Exercise brief:
For this exercise, the reply is the listing below, reproduced exactly.

Data under study:
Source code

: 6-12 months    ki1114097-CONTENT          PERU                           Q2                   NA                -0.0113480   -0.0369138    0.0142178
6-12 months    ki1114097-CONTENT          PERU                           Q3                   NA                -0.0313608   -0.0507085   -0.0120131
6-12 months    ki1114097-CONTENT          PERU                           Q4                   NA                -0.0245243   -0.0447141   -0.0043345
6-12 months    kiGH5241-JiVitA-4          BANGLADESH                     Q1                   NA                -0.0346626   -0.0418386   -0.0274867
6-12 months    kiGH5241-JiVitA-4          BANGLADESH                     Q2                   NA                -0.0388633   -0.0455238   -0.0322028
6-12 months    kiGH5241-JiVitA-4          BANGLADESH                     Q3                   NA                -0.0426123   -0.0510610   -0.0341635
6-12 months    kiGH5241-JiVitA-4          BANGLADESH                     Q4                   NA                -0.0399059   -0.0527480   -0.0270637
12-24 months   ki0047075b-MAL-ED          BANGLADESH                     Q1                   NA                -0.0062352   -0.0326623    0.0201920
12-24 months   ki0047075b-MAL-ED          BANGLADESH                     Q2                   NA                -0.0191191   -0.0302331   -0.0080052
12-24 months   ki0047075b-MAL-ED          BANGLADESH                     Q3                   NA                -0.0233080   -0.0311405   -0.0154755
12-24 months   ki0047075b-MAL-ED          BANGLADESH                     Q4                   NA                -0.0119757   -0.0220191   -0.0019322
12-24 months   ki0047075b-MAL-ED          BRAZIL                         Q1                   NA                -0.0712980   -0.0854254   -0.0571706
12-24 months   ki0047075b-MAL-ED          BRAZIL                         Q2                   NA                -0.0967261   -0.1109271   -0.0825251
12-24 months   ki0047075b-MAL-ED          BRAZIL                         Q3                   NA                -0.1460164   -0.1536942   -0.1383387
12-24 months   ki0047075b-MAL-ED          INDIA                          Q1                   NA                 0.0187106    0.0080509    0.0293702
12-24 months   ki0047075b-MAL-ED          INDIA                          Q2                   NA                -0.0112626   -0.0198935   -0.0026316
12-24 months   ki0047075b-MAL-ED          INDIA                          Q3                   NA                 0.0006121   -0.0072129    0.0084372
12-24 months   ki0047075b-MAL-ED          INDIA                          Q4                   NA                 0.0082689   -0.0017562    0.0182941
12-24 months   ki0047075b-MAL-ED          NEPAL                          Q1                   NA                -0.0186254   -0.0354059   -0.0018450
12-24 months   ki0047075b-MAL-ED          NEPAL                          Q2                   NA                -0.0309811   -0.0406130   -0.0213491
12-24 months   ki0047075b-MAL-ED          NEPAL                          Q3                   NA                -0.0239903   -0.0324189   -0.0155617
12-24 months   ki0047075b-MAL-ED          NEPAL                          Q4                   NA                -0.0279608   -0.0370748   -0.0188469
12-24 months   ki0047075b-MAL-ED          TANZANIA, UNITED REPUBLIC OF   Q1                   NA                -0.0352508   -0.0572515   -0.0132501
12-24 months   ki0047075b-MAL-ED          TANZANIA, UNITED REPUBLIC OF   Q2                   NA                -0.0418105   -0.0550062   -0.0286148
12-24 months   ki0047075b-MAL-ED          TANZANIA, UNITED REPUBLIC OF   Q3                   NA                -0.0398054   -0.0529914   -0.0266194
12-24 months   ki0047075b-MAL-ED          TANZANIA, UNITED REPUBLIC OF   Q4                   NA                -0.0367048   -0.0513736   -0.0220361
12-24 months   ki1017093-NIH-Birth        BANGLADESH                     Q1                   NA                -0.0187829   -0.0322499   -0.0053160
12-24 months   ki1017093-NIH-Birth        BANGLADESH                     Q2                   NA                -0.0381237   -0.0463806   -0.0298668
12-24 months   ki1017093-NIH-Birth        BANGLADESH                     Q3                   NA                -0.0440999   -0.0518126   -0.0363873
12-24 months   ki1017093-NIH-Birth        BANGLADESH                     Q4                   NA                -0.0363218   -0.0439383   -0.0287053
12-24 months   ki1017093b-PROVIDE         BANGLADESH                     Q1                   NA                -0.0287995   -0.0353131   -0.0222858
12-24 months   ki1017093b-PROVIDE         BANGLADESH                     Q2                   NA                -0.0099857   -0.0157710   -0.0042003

The answer:
Source code

: 6-12 months    ki1114097-CONTENT          PERU                           Q2                   NA                -0.0113480   -0.0369138    0.0142178
6-12 months    ki1114097-CONTENT          PERU                           Q3                   NA                -0.0313608   -0.0507085   -0.0120131
6-12 months    ki1114097-CONTENT          PERU                           Q4                   NA                -0.0245243   -0.0447141   -0.0043345
6-12 months    kiGH5241-JiVitA-4          BANGLADESH                     Q1                   NA                -0.0346626   -0.0418386   -0.0274867
6-12 months    kiGH5241-JiVitA-4          BANGLADESH                     Q2                   NA                -0.0388633   -0.0455238   -0.0322028
6-12 months    kiGH5241-JiVitA-4          BANGLADESH                     Q3                   NA                -0.0426123   -0.0510610   -0.0341635
6-12 months    kiGH5241-JiVitA-4          BANGLADESH                     Q4                   NA                -0.0399059   -0.0527480   -0.0270637
12-24 months   ki0047075b-MAL-ED          BANGLADESH                     Q1                   NA                -0.0062352   -0.0326623    0.0201920
12-24 months   ki0047075b-MAL-ED          BANGLADESH                     Q2                   NA                -0.0191191   -0.0302331   -0.0080052
12-24 months   ki0047075b-MAL-ED          BANGLADESH                     Q3                   NA                -0.0233080   -0.0311405   -0.0154755
12-24 months   ki0047075b-MAL-ED          BANGLADESH                     Q4                   NA                -0.0119757   -0.0220191   -0.0019322
12-24 months   ki0047075b-MAL-ED          BRAZIL                         Q1                   NA                -0.0712980   -0.0854254   -0.0571706
12-24 months   ki0047075b-MAL-ED          BRAZIL                         Q2                   NA                -0.0967261   -0.1109271   -0.0825251
12-24 months   ki0047075b-MAL-ED          BRAZIL                         Q3                   NA                -0.1460164   -0.1536942   -0.1383387
12-24 months   ki0047075b-MAL-ED          INDIA                          Q1                   NA                 0.0187106    0.0080509    0.0293702
12-24 months   ki0047075b-MAL-ED          INDIA                          Q2                   NA                -0.0112626   -0.0198935   -0.0026316
12-24 months   ki0047075b-MAL-ED          INDIA                          Q3                   NA                 0.0006121   -0.0072129    0.0084372
12-24 months   ki0047075b-MAL-ED          INDIA                          Q4                   NA                 0.0082689   -0.0017562    0.0182941
12-24 months   ki0047075b-MAL-ED          NEPAL                          Q1                   NA                -0.0186254   -0.0354059   -0.0018450
12-24 months   ki0047075b-MAL-ED          NEPAL                          Q2                   NA                -0.0309811   -0.0406130   -0.0213491
12-24 months   ki0047075b-MAL-ED          NEPAL                          Q3                   NA                -0.0239903   -0.0324189   -0.0155617
12-24 months   ki0047075b-MAL-ED          NEPAL                          Q4                   NA                -0.0279608   -0.0370748   -0.0188469
12-24 months   ki0047075b-MAL-ED          TANZANIA, UNITED REPUBLIC OF   Q1                   NA                -0.0352508   -0.0572515   -0.0132501
12-24 months   ki0047075b-MAL-ED          TANZANIA, UNITED REPUBLIC OF   Q2                   NA                -0.0418105   -0.0550062   -0.0286148
12-24 months   ki0047075b-MAL-ED          TANZANIA, UNITED REPUBLIC OF   Q3                   NA                -0.0398054   -0.0529914   -0.0266194
12-24 months   ki0047075b-MAL-ED          TANZANIA, UNITED REPUBLIC OF   Q4                   NA                -0.0367048   -0.0513736   -0.0220361
12-24 months   ki1017093-NIH-Birth        BANGLADESH                     Q1                   NA                -0.0187829   -0.0322499   -0.0053160
12-24 months   ki1017093-NIH-Birth        BANGLADESH                     Q2                   NA                -0.0381237   -0.0463806   -0.0298668
12-24 months   ki1017093-NIH-Birth        BANGLADESH                     Q3                   NA                -0.0440999   -0.0518126   -0.0363873
12-24 months   ki1017093-NIH-Birth        BANGLADESH                     Q4                   NA                -0.0363218   -0.0439383   -0.0287053
12-24 months   ki1017093b-PROVIDE         BANGLADESH                     Q1                   NA                -0.0287995   -0.0353131   -0.0222858
12-24 months   ki1017093b-PROVIDE         BANGLADESH                     Q2                   NA                -0.0099857   -0.0157710   -0.0042003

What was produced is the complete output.